In the genomics realm, next-generation sequencing has increased diagnostic efficiency in neuromuscular disorders, but it has limitations. These could be alleviated at least in part by enhanced MRI-aided diagnostics, according to Jordi Díaz-Manera, MD, PhD, of the Neuromuscular Disorders Unit, Neurology Department, Hospital de Santa Creu i de Sant Pau, Barcelona, Spain, and colleagues.
“The candidate gene sometimes does not fit with the phenotype, potential disease-causing variants in more than 1 gene can be found, or variants of unknown effect can be identified,” Díaz-Manera and colleagues point out. “In all these situations, clinical data and results of complementary tests continue to be of great value to make sense of the results obtained.”
Díaz-Manera and colleagues sought to develop ML-enhanced MRI as an informatic tool to help the diagnostic process for neuromuscular disorders.6 They used a “random forest” methodology to analyze the data and to find a model that would best distinguish among the different disorders. “Random forest is a [ML] tool capable of fitting large datasets and performing both classification and regression tasks,” Díaz-Manera and colleagues explain.

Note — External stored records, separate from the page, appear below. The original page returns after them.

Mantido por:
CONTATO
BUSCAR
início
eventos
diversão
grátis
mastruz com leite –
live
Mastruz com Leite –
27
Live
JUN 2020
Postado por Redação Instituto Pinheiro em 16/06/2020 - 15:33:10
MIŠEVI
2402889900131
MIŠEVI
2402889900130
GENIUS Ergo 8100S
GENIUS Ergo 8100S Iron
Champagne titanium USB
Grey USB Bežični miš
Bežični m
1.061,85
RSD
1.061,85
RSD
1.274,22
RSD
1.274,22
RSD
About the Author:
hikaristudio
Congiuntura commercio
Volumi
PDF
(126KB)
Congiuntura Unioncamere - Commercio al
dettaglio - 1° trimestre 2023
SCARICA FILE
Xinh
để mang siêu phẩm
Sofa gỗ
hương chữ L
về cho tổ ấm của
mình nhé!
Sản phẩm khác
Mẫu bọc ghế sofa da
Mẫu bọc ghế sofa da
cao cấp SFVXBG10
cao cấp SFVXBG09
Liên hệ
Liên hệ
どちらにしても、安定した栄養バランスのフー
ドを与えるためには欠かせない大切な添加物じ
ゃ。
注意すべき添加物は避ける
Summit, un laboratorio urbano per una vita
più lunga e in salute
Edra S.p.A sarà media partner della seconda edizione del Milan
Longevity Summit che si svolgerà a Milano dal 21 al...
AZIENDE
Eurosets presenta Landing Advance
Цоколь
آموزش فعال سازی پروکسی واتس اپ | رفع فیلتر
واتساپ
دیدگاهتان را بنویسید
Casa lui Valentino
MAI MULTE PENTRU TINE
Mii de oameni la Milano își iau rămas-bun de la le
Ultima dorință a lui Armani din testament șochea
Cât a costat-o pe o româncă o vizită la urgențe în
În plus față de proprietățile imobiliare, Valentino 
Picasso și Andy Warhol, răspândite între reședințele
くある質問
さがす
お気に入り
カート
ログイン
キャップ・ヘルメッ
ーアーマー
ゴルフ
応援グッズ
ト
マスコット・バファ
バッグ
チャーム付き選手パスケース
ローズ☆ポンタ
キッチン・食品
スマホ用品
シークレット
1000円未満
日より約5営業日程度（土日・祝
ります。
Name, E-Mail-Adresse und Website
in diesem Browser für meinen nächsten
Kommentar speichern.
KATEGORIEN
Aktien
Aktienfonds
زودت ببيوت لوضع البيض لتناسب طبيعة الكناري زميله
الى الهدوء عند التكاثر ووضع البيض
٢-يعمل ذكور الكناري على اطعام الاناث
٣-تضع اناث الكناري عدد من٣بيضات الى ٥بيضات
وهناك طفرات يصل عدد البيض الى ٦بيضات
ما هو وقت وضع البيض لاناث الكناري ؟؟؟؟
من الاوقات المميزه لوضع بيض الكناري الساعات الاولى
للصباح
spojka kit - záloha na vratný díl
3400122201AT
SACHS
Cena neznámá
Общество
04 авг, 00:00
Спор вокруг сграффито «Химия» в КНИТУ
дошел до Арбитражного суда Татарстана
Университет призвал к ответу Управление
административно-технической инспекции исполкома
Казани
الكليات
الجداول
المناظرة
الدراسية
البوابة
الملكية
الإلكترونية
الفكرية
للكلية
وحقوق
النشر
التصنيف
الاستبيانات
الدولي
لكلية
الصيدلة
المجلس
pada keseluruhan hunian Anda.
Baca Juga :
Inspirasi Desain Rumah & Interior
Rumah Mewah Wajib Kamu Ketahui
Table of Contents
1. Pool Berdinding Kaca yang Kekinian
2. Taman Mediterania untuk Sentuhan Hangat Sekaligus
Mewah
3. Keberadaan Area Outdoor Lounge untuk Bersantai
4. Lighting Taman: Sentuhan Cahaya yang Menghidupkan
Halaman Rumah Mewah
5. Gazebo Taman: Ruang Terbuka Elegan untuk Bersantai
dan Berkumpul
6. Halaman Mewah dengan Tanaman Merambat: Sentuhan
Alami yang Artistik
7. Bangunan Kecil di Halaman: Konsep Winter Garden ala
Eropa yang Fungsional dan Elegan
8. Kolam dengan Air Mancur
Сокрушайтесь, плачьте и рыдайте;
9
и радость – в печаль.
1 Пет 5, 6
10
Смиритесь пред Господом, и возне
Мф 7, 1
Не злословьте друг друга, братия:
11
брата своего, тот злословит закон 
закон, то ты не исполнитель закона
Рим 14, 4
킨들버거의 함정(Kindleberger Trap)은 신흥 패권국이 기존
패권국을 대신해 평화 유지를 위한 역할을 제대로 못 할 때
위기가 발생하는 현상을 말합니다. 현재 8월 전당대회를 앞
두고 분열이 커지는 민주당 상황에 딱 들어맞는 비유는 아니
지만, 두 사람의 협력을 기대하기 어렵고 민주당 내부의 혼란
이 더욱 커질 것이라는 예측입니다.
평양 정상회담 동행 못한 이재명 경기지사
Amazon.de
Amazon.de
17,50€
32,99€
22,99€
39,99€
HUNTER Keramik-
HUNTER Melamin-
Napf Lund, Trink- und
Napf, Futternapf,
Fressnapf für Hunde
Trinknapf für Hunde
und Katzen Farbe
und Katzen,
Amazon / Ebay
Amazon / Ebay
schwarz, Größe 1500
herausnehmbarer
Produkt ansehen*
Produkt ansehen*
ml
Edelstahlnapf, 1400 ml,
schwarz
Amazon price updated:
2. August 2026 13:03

The ML program was trained on almost 1000 MRI datasets from the lower limbs of patients with 10 different diseases, against previously confirmed diagnoses. Two thousand different models were generated, and the best performed with 95.7% accuracy with an overall sensitivity of 92.1% and specificity of 99.4%.
The investigators then tested the ML diagnostics program on scans from 20 new, undiagnosed patients, against the diagnoses rendered by 4 neuromuscular MRI experts who had also not previously encountered them. The model outperformed each of the 4 experts.
“The results were impressive,” declared Jasper Morrow, MBChB, PhD, of the Department of Neuromuscular Diseases, Queen Square UCL Institute of Neurology, London, England, and Maria Sormani, PhD, of the Department of Health Sciences, University of Genoa, and IRCCS Osperdale Policlinico, San Martino, both in Italy, in commentary accompanying the published study.“7
This is an exciting proof-of-concept study applying ML to pattern assessment of lower-limb muscle MRI involvement in muscular dystrophies,” Morrow and Sormani wrote.
Vandenborne foresees continued acceleration of technological capabilities. Citing the 10-year ImagingDMD study as a pivotal example, she anticipates that the advances will yield increasing returns to patients and practitioners. The ImagingDMD team is particularly focused on helping transition-sensitive MR biomarkers into clinical trials, with the goal of accelerating therapeutic development.
“At this point, an MR Imaging Biomarker Steering Committee, consisting of industry stakeholders, private foundations, and other DMD community representatives, [is] helping us prepare a fit-for-purpose application to [submit to] both the FDA and the European Medicines Agency,” Vandenborne explained.
She continued that the 10-year ImagingDMD data will serve as the backbone for this initiative. They will be the foundation for creating an MR biomarker clinical trial simulation tool that could offer its users a way to simulate hypothetical drug effects on disease progression characteristics for particular subpopulations of patients with DMD. Additionally, Vandenborne said, it will help with investigators’ selection of clinical trial design characteristics.
“This tool will be open and made publicly available in order to facilitate easy access, broad use, and high impact,” Vandenborne said.